Klar, gebe es auch immer wieder schwere Schicksale wie Todesfälle oder Krankheit, die die Dorfhelferin mit nach Hause nehme. Doch die Gespräche in der Supervision oder der Austausch mit den Kolleginnen helfen dann damit umzugehen.
Kein Umkrempeln
Was der erfahrenen Dorfhelferin besonders wichtig ist: „Wir sind da, um den Haushalt weiterzuführen, nicht, um ihn neu zu erfinden. Wir erkennen die Wertvorstellungen der Familie und führen diese weiter.“ Burgath ergänzt: „So wie man es vorfindet, so führt man es fort.“
Das Jubiläum
Gottesdienst:
Am Sonntag, 21. September, ab 10 Uhr in der katholischen Kirche Schönau zum Dank für 50 Jahre, musikalisch begleitet von der Mandelzweig-Band als Zeichen für die Ökumene.
Tag der offenen Tür
der Sozialstation, Sonntag, 13 bis 17 Uhr.
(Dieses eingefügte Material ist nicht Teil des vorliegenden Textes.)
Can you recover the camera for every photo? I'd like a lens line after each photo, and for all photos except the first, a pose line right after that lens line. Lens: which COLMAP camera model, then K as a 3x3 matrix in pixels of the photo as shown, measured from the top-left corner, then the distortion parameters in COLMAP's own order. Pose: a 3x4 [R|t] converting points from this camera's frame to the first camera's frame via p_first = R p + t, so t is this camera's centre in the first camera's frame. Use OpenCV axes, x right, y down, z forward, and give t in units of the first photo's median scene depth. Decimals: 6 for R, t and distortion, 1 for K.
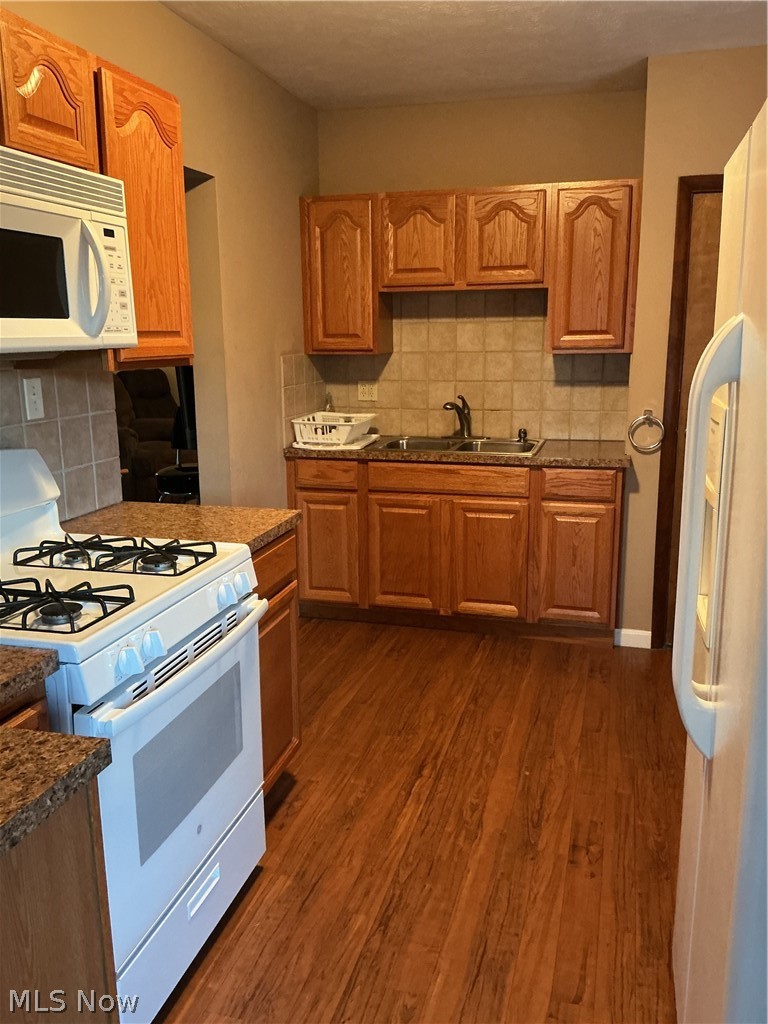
lens RADIAL K [[852.4, 0, 386.6], [0, 852.4, 513.3], [0, 0, 1]] dist [0.148359, -0.301704]
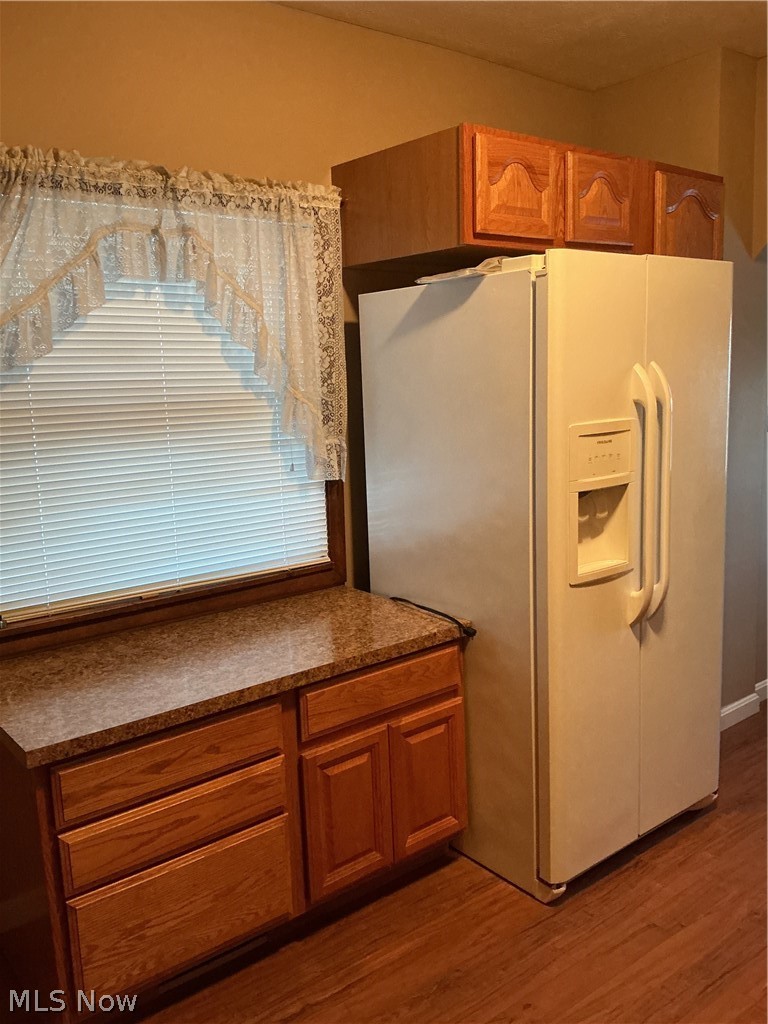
lens RADIAL K [[852.4, 0, 386.6], [0, 852.4, 513.3], [0, 0, 1]] dist [0.148359, -0.301704]
pose [[-0.799791, -0.070199, 0.596159, -0.143532], [0.154550, 0.935577, 0.317506, -0.372027], [-0.580042, 0.346075, -0.737417, 1.734107]]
Auch die Bürgerhilfe Fröhnd stellt dort ihr Angebot vor.
Das Team der Dorfhelferinnen
ist beim Oktoberfest des Fanfarenzugs im Städtle (ebenfalls am Sonntag) mit einem Stand vertreten. Kinder können hier Apfelsaft pressen, und alle Besucher können sich über die Arbeit der Einsatzkräfte informieren.